§ **PROVIDED DATA**:
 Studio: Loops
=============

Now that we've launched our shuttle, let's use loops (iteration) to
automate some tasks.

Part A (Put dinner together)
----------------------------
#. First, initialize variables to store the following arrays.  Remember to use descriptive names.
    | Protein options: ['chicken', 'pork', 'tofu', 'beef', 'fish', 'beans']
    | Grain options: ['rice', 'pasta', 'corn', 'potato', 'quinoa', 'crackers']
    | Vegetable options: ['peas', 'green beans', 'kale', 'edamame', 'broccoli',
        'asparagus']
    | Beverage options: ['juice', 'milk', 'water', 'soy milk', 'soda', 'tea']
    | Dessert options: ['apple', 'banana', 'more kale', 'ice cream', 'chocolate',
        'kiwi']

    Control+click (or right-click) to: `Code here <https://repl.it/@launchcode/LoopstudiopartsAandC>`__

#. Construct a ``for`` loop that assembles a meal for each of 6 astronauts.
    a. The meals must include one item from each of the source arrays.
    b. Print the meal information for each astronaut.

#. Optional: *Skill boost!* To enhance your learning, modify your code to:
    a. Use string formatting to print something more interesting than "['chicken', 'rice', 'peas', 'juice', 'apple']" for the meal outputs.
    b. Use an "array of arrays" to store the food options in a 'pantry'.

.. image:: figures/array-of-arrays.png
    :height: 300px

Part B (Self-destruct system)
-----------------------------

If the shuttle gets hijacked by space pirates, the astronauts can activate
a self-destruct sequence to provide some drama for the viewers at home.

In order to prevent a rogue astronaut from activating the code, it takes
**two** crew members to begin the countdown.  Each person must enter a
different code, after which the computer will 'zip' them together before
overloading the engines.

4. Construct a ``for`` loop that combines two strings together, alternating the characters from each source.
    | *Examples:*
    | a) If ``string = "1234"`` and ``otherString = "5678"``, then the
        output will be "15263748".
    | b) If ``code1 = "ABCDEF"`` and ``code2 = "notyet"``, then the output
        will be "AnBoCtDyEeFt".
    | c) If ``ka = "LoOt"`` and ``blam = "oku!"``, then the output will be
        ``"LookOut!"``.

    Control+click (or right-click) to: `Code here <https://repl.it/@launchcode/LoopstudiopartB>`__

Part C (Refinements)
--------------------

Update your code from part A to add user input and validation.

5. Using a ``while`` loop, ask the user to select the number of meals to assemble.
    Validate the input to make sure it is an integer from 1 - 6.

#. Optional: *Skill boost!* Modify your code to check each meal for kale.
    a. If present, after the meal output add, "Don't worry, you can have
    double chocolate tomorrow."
--
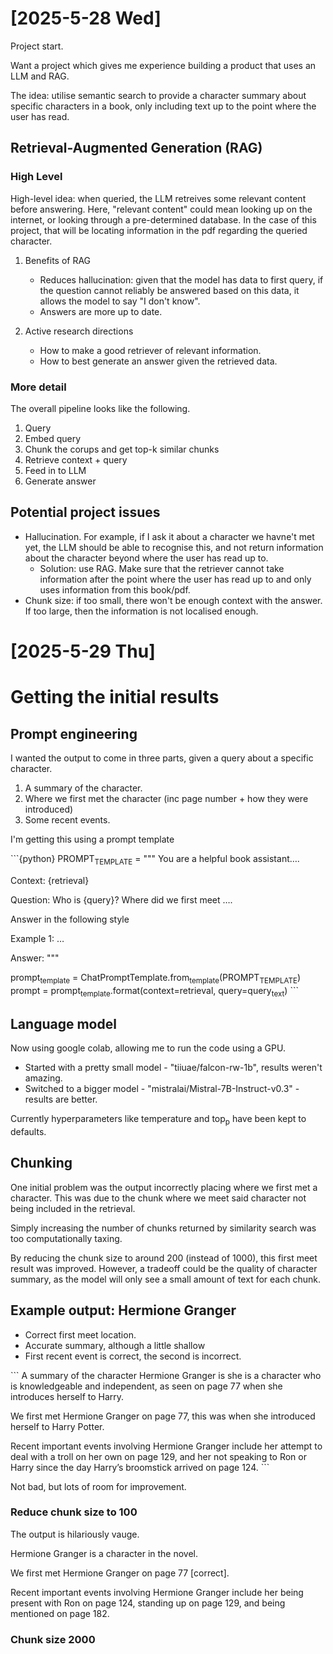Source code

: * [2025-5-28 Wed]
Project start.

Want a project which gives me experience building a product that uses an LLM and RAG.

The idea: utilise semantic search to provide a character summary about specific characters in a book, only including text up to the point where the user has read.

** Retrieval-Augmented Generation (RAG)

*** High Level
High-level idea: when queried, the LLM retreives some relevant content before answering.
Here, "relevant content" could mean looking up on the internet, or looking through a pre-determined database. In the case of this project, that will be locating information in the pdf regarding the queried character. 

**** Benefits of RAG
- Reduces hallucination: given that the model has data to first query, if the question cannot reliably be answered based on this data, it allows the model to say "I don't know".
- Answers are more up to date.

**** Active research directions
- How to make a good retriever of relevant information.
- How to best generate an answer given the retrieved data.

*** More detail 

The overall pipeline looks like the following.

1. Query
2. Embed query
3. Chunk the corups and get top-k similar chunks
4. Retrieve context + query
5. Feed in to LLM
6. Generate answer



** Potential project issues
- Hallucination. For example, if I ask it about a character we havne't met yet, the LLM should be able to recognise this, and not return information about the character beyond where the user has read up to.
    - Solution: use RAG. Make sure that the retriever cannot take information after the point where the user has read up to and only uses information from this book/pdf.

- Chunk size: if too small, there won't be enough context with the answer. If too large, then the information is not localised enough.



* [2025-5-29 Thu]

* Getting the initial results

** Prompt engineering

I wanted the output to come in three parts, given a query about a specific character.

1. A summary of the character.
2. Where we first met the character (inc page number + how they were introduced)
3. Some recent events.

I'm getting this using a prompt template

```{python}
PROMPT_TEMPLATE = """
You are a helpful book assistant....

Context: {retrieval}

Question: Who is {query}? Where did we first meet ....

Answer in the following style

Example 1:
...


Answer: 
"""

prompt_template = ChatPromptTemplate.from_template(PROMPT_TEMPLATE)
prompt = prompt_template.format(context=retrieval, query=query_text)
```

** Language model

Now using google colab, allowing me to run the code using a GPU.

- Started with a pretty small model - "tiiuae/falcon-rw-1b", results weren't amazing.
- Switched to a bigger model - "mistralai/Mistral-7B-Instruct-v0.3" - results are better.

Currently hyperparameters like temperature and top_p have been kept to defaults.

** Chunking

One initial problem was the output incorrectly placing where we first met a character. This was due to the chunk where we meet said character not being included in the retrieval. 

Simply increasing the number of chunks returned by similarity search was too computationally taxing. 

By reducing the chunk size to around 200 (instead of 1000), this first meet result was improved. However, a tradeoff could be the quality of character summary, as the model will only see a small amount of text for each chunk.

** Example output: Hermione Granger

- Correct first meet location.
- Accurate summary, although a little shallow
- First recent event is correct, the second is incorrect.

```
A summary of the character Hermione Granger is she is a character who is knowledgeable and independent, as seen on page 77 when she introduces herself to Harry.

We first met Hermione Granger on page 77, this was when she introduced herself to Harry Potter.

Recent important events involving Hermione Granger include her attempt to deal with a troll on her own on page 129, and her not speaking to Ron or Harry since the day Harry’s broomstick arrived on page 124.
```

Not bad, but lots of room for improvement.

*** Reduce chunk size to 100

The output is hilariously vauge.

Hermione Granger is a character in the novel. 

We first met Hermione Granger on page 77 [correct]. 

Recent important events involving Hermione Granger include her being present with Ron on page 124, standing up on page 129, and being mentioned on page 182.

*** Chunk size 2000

§ **PROBLEM DESCRIPTION**: Your answer should consist of the lines from the listing that hold the word "model".

§ **RESPONSE**:
- Reduces hallucination: given that the model has data to first query, if the question cannot reliably be answered based on this data, it allows the model to say "I don't know".
** Language model
- Started with a pretty small model - "tiiuae/falcon-rw-1b", results weren't amazing.
- Switched to a bigger model - "mistralai/Mistral-7B-Instruct-v0.3" - results are better.
By reducing the chunk size to around 200 (instead of 1000), this first meet result was improved. However, a tradeoff could be the quality of character summary, as the model will only see a small amount of text for each chunk.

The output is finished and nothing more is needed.